171 P. 276 | Mont. | 1918

MR.. JUSTICE HOLLOWAY

delivered tbe opinion of tbe court.

. The facts out of which this controversy arises are set forth fully in Grant v. Williams, ante, p. 246, 169 Pac. 286. This appeal is from the judgment in favor of defendant Lutz and his sureties, Bogy and Price.

1. It is not alleged in the complaint that Lutz acted maliciously [1] in instituting the proceedings in the justice court, and for this reason a cause of action for malicious prosecution is not stated. (Smith v. Davis, 3 Mont. 109; Grorud v. Lossl, 48 Mont. 274, 136 Pac. 1069; Stephens v. Conley, 48 Mont. 352, Ann. Cas. 1915D, 958, 138 Pac. 189.)

2. The complaint charges that defendant Lutz acted in his [2] official capacity as town marshal of Chinook when he arrested the plaintiff, but it fails to allege that he acted without warrant or other sufficient legal process. From the facts stated, the presumption arises that Lutz performed an official duty in a regular manner (Rev.

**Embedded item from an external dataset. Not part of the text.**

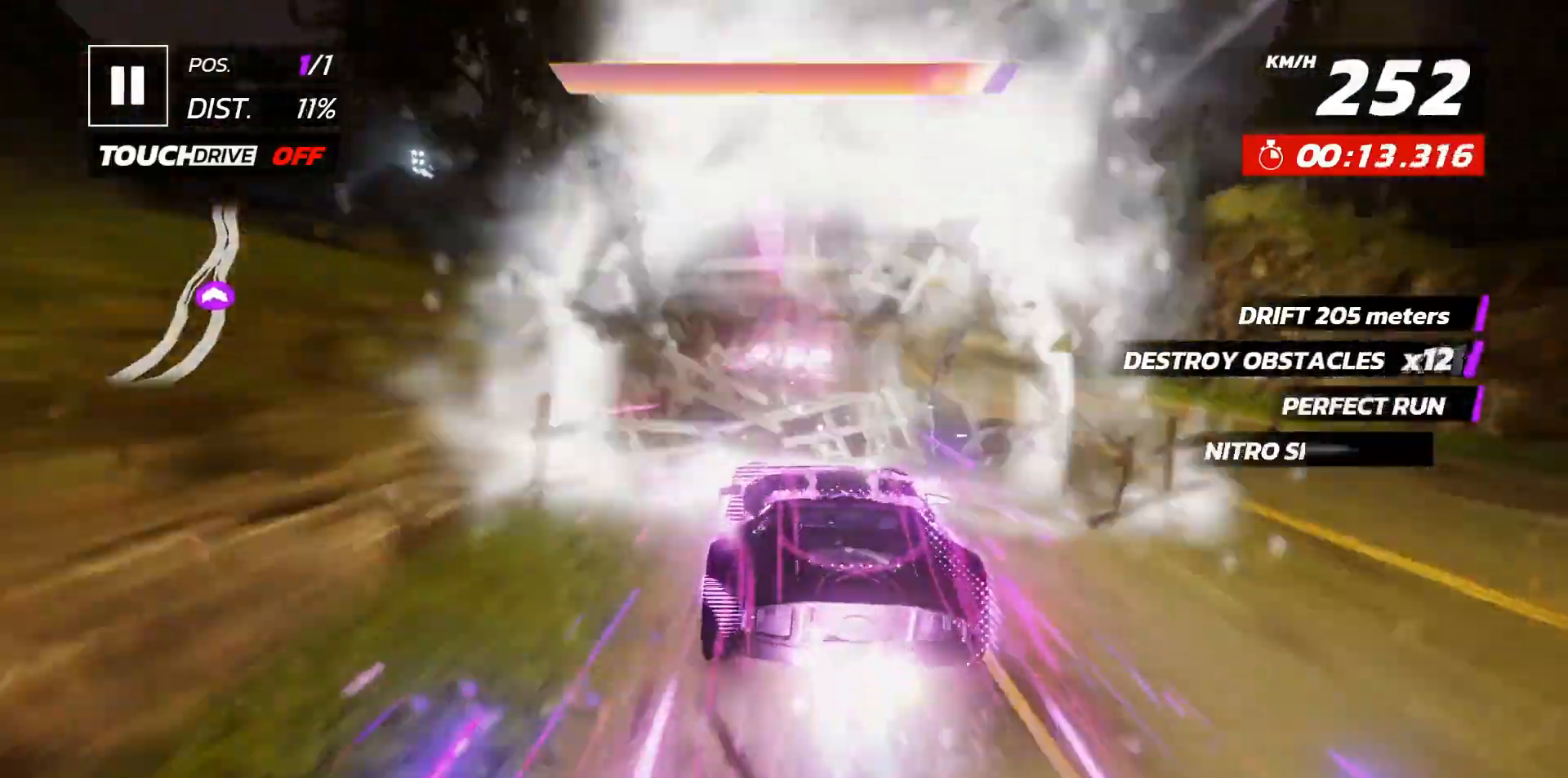
{"dt_ms": 500, "buttons": [], "events": [[150, "DPAD_RIGHT", "down"], [267, "DPAD_RIGHT", "up"], [350, "DPAD_RIGHT", "down"], [450, "DPAD_RIGHT", "up"]]}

Codes, sec. 7962, subd. 15), and to make out a cause of action for false imprisonment the burden was imposed upon the plaintiff to state facts sufficient to overcome this presumption and to disclose wherein the violation of his liberty was unlawful. This he failed to do. The most extravagant use of the terms “wrongfully” and “unlawfully” will not serve to relieve the pleader of the necessity of stating facts upon which issue may be joined. (Going v. Dinwiddle, 86 Cal. 633, 25 Pac. 129.)

The complaint does not state a cause of action, and the court ruled correctly in sustaining the demurrer.

The judgment is affirmed.

I'Affirmed.

Mr. Justice Sanner concurs. Mr. Chief Justice Brantlt, being absent, takes no part in the foregoing decision.